Uitspraak d.d. 19-09-2017 betreffende de klacht van 01-06-2017
Gang van zaken in de procedure
Op 1 juni 2017 ontvangt de klachtencommissie een klacht van klager.
Op 13 juni 2017 heeft de voorzitter van de klachtencommissie de betrokken tolk om een reactie gevraagd.
Op 10 juli 2017 is de reactie van de tolk ontvangen. In deze reactie heeft de tolk aangegeven dat de tolk niet open staat voor bemiddeling door de klachtencommissie en dat de tolk geen toestemming geeft om zijn reactie aan klager door te sturen.
Op 20 juli 2017 heeft de voorzitter de tolk gewezen op de inhoud van artikel 2.3 sub b van het reglement van de klachtencommissie. Daarin staat dat een kopie van de reactie van de beklaagde, zijnde de tolk, aan de klager wordt toegestuurd zodat deze daarop kan reageren. De voorzitter heeft de tolk gevraagd of de tolk bij standpunt van het niet toezenden van de reactie aan klager blijft. De voorzitter heeft hierbij voorts aangegeven dat indien de tolk bij het standpunt van de tolk blijft, zij de klacht zal overdragen aan de plaatsvervangende voorzitter, zonder de reactie van de tolk.
De tolk heeft op 31 juli 2017 aan de voorzitter doorgegeven bij het ingenomen standpunt te blijven.
Op 22 augustus 2017 heeft de voorzitter de klacht, zonder de reactie van de tolk, overgedragen aan de plaatsvervangend voorzitter en de overige commissieleden.
Stukken ter beoordeling
De klachtencommissie heeft kennisgenomen van de volgende stukken:
•Klacht van de klager van 1 juni 2017.
Inhoud van de klacht
Klager beklaagt zich over het feit dat de tolk bij de opdracht meerder keren (iedere woensdag en zaterdag) een derde persoon heeft meegenomen zonder dat klager om toestemming is gevraagd. De klager omschrijft voorts dat de tolk met eigen chauffeur naar de klant in privé situatie gaat.
Beoordeling van de klacht
Nu de tolk om hem moverende reden(en) er voor heeft gekozen zijn reactie niet aan de klager te willen doen toekomen heeft de commissie, die openheid in haar procedure nastreeft, bij de beoordeling van de klacht, bewust geen kennis genomen van de reactie van de tolk op de klacht. De commissie moet het daarom er op houden dat de feiten zoals de klager die beschrijft, te weten:
-de tolk neemt een privéchauffeur mee naar de opdracht;
-klager is niet om toestemming gevraagd,
correct zijn.
Het is de commissie niet duidelijk of de chauffeur ook bij het tolken zelf aanwezig is geweest, maar gelet op de verdere inhoud van de klacht gaat de commissie hier wel vanuit.

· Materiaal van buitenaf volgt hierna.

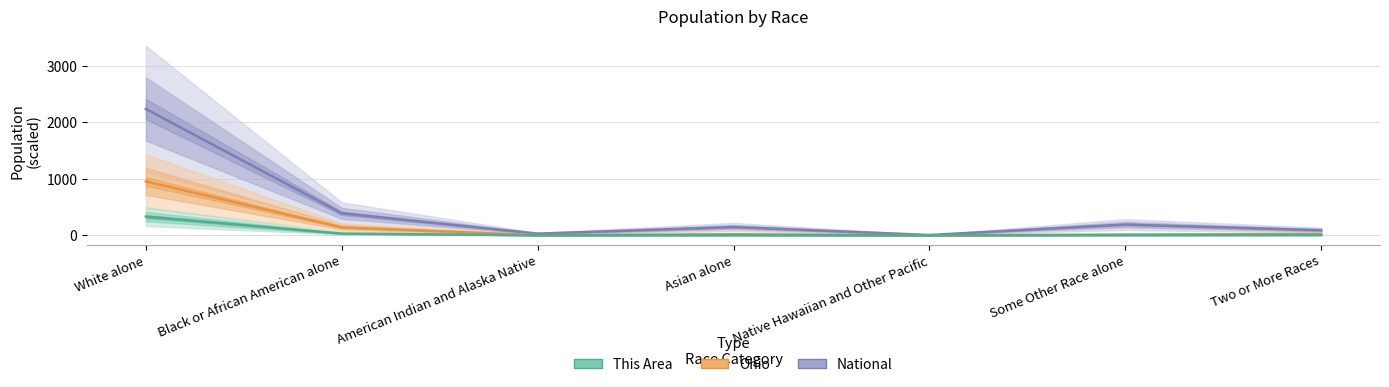

Reading left to right, transcribe all the data shown in this chart.

National (÷100k): White alone=2235.5	Black or African American alone=389.3	American Indian and Alaska Native=29.3	Asian alone=146.7	Native Hawaiian and Other Pacific=5.4	Some Other Race alone=191.1	Two or More Races=90.1
Ohio (÷10k): White alone=953.9	Black or African American alone=140.8	American Indian and Alaska Native=2.5	Asian alone=19.2	Native Hawaiian and Other Pacific=0.4	Some Other Race alone=13.0	Two or More Races=23.8
This Area (÷100): White alone=331.4	Black or African American alone=30.6	American Indian and Alaska Native=0.8	Asian alone=2.9	Native Hawaiian and Other Pacific=0.1	Some Other Race alone=3.9	Two or More Races=5.3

Voor zover het bij de commissie bekend is, bestaan er bij de organisaties die de tolken regelen geen gedragsregels of een beroepscode omtrent het meenemen van een derde persoon naar een tolkopdracht.
De commissie stelt voorop dat het aannemen van een tolkopdracht een overeenkomst is tussen de aanvrager en de tolk zonder dat daarbij een derde persoon betrokken is. De commissie kan zich wel indenken dat er in zeer bijzondere gevallen, bijvoorbeeld in het kader van de opleiding van een beginnende tolk of een student tolk of een andere redenen, een derde persoon bij het tolken aanwezig kan zijn. Maar dit dient te geschieden na voorafgaand overleg met de aanvrager en zijn toestemming daartoe.
Nu niet blijkt van overleg en toestemming van de klager is de commissie van oordeel dat de klacht gegrond is.
Het komt de commissie niet noodzakelijk voor om de betrokken tolkorganisaties expliciet op deze klacht opmerkzaam te maken omdat de commissie niet de indruk heeft dat het ongevraagd mee nemen van een derde persoon naar een tolkopdracht vaak voorkomt en de commissie er vanuit gaat dat tolken zich er van bewust zijn dat voor het meenemen van een derde persoon er vooraf overlegd wordt met de tolkaanvrager.
Uitspraak
De klachtencommissie verklaart de klacht gegrond.